Jumat, 24 April 2009

CSR untuk Kesejahteraan Rakyat(1)

Selasa, 24 Juli 2007
CSR untuk Kesejahteraan Rakyat

* Teddy Lesmana, Peneliti pada Pusat Penelitian Ekonomi Lembaga Ilmu Pengetahuan Indonesia (LIPI)
http://www.media-indonesia.com

DPR akhirnya mengesahkan Rancangan Undang-Undang (RUU) tentang Perseroan Terbatas (RUU-PT) sebagai perubahan atas UU tentang Perseroan Terbatas No 1/1995. Salah satu pasal UU PT tersebut, yakni Pasal 74 Ayat 1 yang menyatakan perseroan yang menjalankan kegiatan usahanya di bidang dan/atau berkaitan dengan sumber daya alam wajib melaksanakan tanggung jawab sosial dan lingkungan.

Ayat 2 berbunyi tanggung jawab sosial dan lingkungan itu merupakan kewajiban perseroan yang dianggarkan dan diperhitungkan sebagai biaya perseroan yang dianggarkan dan diperhitungkan sebagai biaya perseroan yang pelaksanaannya dilakukan dengan memerhatikan kepatutan dan kewajaran. Ayat 3 menggariskan perseroan yang tidak melaksanakan kewajiban sebagaimana Pasal 1 dikenai sanksi sesuai dengan ketentuan peraturan perundang-undangan. Ayat 4 menyatakan ketentuan lebih lanjut mengenai tanggung jawab dan lingkungan diatur dengan peraturan pemerintah.

Pengesahan RUU PT terutama pasal yang menyangkut CSR tersebut segera mendapat reaksi penolakan dari sejumlah kalangan pengusaha yang berargumen pengenaan kewajiban melaksanakan program tanggung jawab sosial perusahaan (corporate social responsibility) akan menghambat iklim usaha dan investasi di Indonesia.

Di sisi lain, pemerintah dan DPR memiliki argumentasi bahwa pemberlakuan kewajiban CSR ini ditujukan mendukung terselenggaranya good corporate governance di kalangan dunia usaha sehingga iklim usaha menjadi kondusif.

Konsepsi 'Corporate Social Responsibility'

Konsepsi mengenai CSR mulai diperkenalkan Bowen pada 1953 dalam sebuah karya seminarnya mengenai tanggung jawab sosial pengusaha. Menurut Bowen, tanggung jawab sosial diartikan sebagai, 'It refers to the obligations of businessmen to pursue those policies, to make those decisions, or to follow those lines of action which are desirable in terms of the objectives and values of our society' (Bowen dalam Caroll, 1999:270).

Cuplikan Catatan —
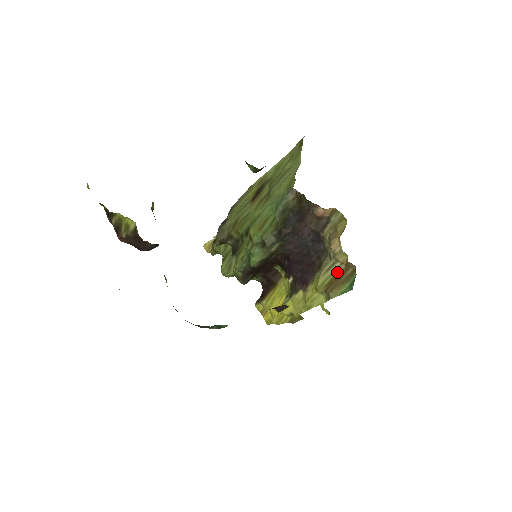
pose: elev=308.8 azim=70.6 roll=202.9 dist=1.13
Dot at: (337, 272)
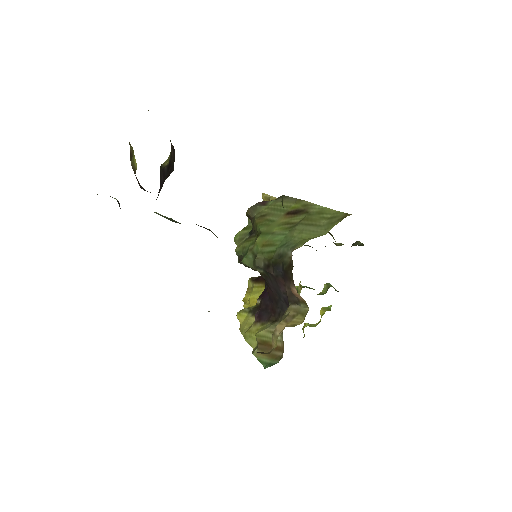
Dot at: occluded
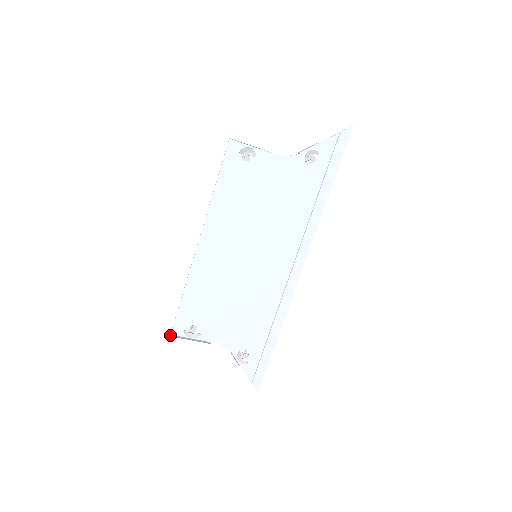
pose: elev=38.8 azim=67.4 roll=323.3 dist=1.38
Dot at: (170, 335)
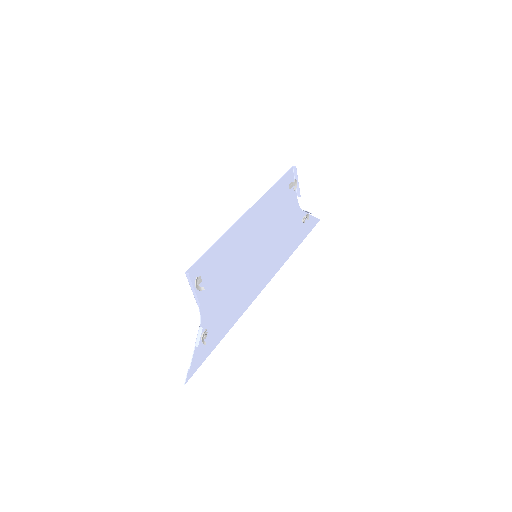
Dot at: (187, 272)
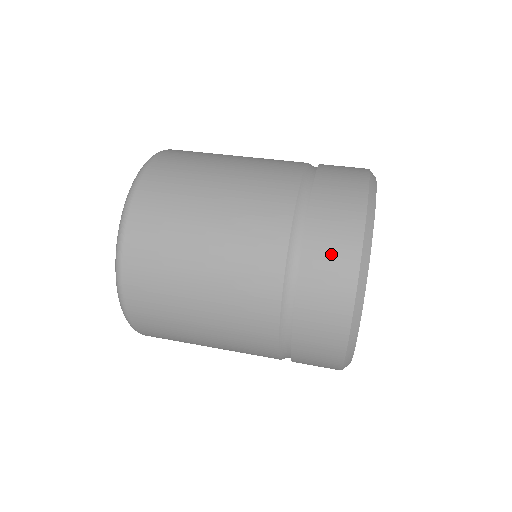
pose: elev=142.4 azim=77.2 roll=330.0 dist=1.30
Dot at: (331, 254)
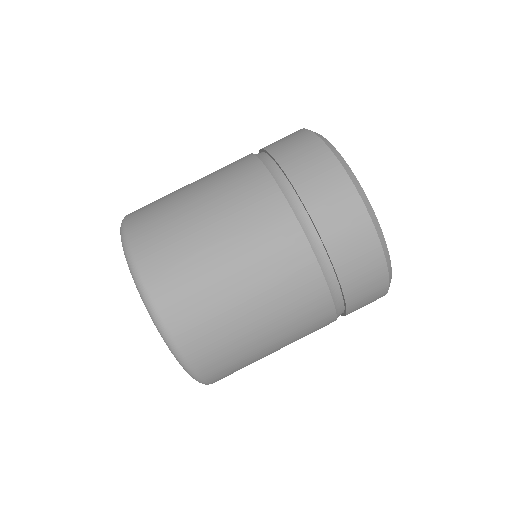
Dot at: (327, 191)
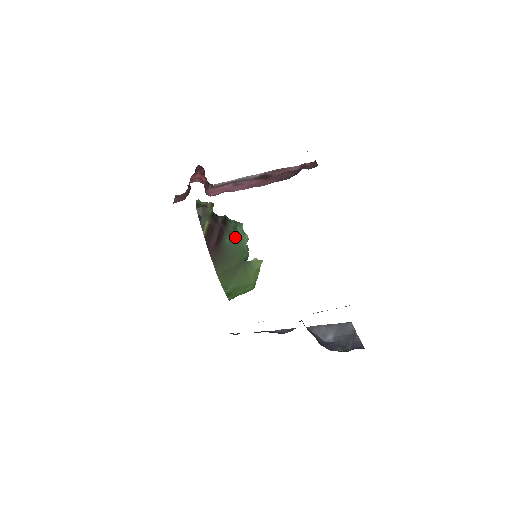
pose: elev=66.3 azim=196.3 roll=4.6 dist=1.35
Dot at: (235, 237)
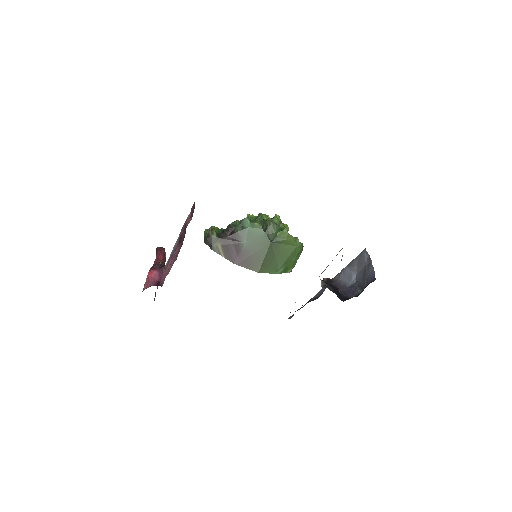
Dot at: (248, 234)
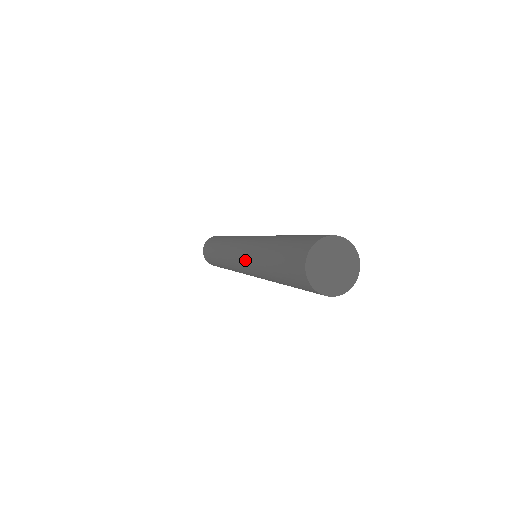
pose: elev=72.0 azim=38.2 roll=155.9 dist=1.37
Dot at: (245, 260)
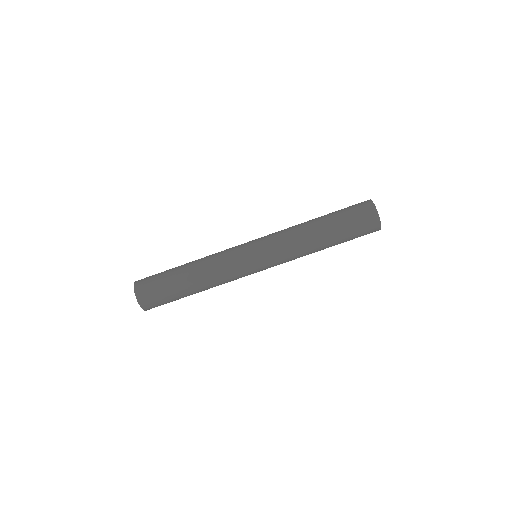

Petunjuk Tugas —
1. Menurut teks tentang CSR untuk kesejahteraan rakyat, pada tahun berapa Bowen mulai memperkenalkan konsepsi CSR?
2. Tuliskan kelanjutan teks tentang CSR untuk kesejahteraan rakyat, dimulai setelah kalimat terakhir yang ditampilkan.
Catatan di atas merupakan bahan tersendiri yang tidak berkaitan dengan teks tentang CSR.

Jawaban Tugas —
1. Bowen mulai memperkenalkan konsepsi CSR pada tahun 1953.

2.
Banyak argumentasi dan perdebatan mengenai konsep dan definisi tanggung jawab sosial perusahaan itu. Salah satu argumentasi yang sangat terkenal disampaikan Milton Friedman pada 1970. Ia menyatakan perusahaan seharusnya tidak memiliki tanggung jawab sosial. Tanggung jawab perusahaan hanya pada bagaimana perusahaan memaksimalkan keuntungan kepada para pemegang sahamnya dan menaati hukum (Friedman, 1970).

Di lain pihak, para pendukung konsep corporate social responsibility (CSR) berargumentasi bahwa perusahaan memiliki tanggung jawab-tanggung jawab yang lebih luas dari sekadar mencari untung dan taat hukum terhadap para pemegang sahamnya. Tanggung jawab perusahaan itu mencakup isu-isu seperti lingkungan kerja, hubungan dengan masyarakat sekitar, dan perlindungan terhadap lingkungan (Whitehouse 2003; van Marrewiik 2003; Zadek, 2004).

Lebih jauh, Garriga dan Mele (2004) memetakan teori-teori dan konsep-konsep mengenai CSR. Dalam kesimpulannya, Garriga dan Mele (2004) menjelaskan CSR mempunyai fokus pada empat aspek utama, yakni mencapai tujuan untuk mendapatkan keuntungan yang berkelanjutan. Kedua, menggunakan kekuatan bisnis secara bertanggung jawab. Ketiga, mengintegrasikan kebutuhan-kebutuhan sosial. Keempat, berkontribusi ke dalam masyarakat dengan melakukan hal-hal yang beretika.

Dengan demikian, menurut Garriga dan Mele (2004), teori-teori CSR secara praktis dapat digolongkan ke dalam empat kelompok teori yang berdimensi profit, politis, sosial, dan nilai-nilai etis. Secara lebih spesifik dan definitif, McWilliams dan Siegel (2001) mendefinisikan CSR sebagai berikut, CSR as situations where the firm goes beyond compliance and engages in actions that appear to further some social good, beyond the interests of the firm and that which is required by law.

CSR pada umumnya dapat dipahami sebagai upaya perusahaan untuk dapat menyeimbangkan antara kebutuhan atau sasaran ekonomi, lingkungan, dan sosial. Pada saat yang bersamaan juga dapat memenuhi keinginan para shareholder dan stakeholder. Dengan kata lain, CSR adalah bagaimana perusahaan dapat berinteraksi dengan pemegang saham, karyawan, pelanggan, pemasok, pemerintah, LSM, dan para pemangku kepentingan lainnya.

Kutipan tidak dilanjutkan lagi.